Abstract: FR-PO122
A Global Data Approach to Prediction of 30-Day Readmission among Patients with Heart Failure and AKI
Session Information
- AKI: Diagnosis and Outcomes
October 25, 2024 | Location: Exhibit Hall, Convention Center
Abstract Time: 10:00 AM - 12:00 PM
Category: Acute Kidney Injury
- 102 AKI: Clinical, Outcomes, and Trials
Authors
- McAdams, Meredith C., The University of Texas Southwestern Medical Center, Dallas, Texas, United States
- Elnakieb, Yaser, The University of Texas Southwestern Medical Center, Dallas, Texas, United States
- Parikh, Samir M., The University of Texas Southwestern Medical Center, Dallas, Texas, United States
Background
Heart failure (HF) is the leading hospitalization diagnosis in the US. Acute kidney injury (AKI) affects between 10-43% of individuals admitted with HF. Published outcomes models for HF complicated by AKI have poor predictive performance due to small patient numbers, single center data, and variable definitions of AKI.
Methods
The global healthcare database TriNetX Research was used to identify patients hospitalized with HF and AKI. Electronic health record (EHR) data including diagnoses, procedures, demographics, vital signs, medications, and laboratory values were obtained.
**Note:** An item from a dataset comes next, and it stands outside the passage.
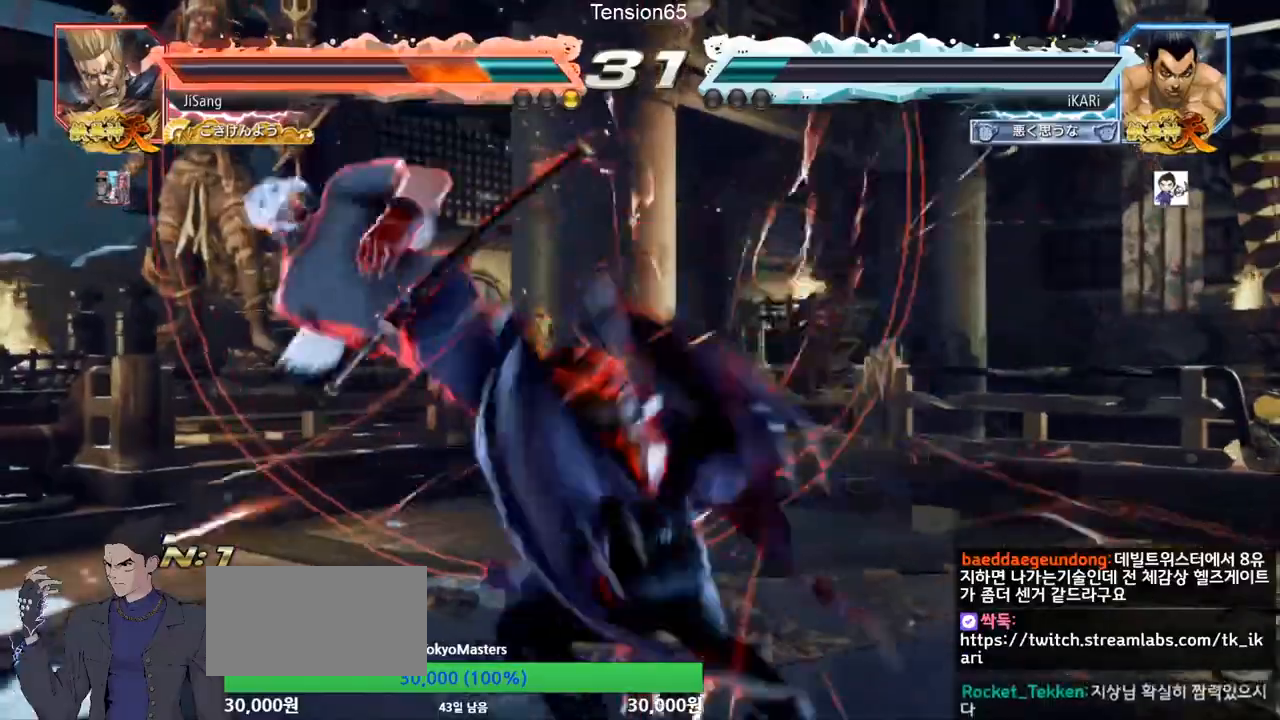
{"buttons": ["TRIANGLE"], "left_stick": "left", "events": [[467, "left_stick", "left"]]}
Variables were encoded and pre-processed and the data was split into training and testing cohorts. Various machine learning models were used to build preliminary risk prediction models for 30-day readmission with 5-fold cross-validation. Initial models included only information available during the index hospitalization, no historical data was used. Model performance was evaluated on the hold-out test sets, assessing accuracy, sensitivity, specificity, area under the ROC curve (AUC), and balanced accuracy to comprehensively measure each model’s predictive power.
Results
Of 250 million unique patients in TriNetx, 271,388 patients hospitalized with HF and AKI were identified. Of these individuals, 78,806 (29%) were readmitted within 30 days. A preliminary logistic regression model for 30-day readmission had an area under the curve (AUC) of 0.63. An initial random forest model had an AUC of 0.65. Adding different feature selection techniques to the models did not improve the AUC. Variables with high importance in both the logistic and random forest models included elements of the complete blood count, blood gas, metabolic profile, urinalysis, and electrocardiogram.
Conclusion
We have identified a large cohort of patients hospitalized with HF who have concurrent AKI. Importantly, this group has a high rate of 30-day readmission. Both models performed poorly for the prediction of 30-day readmission despite converging on variables that routinely inform clinical care in this morbid population. A unique opportunity therefore exists to develop a well-powered and robust risk prediction model by adding machine learning techniques, including deep learning and transformers, and including historical and dynamic EHR data elements.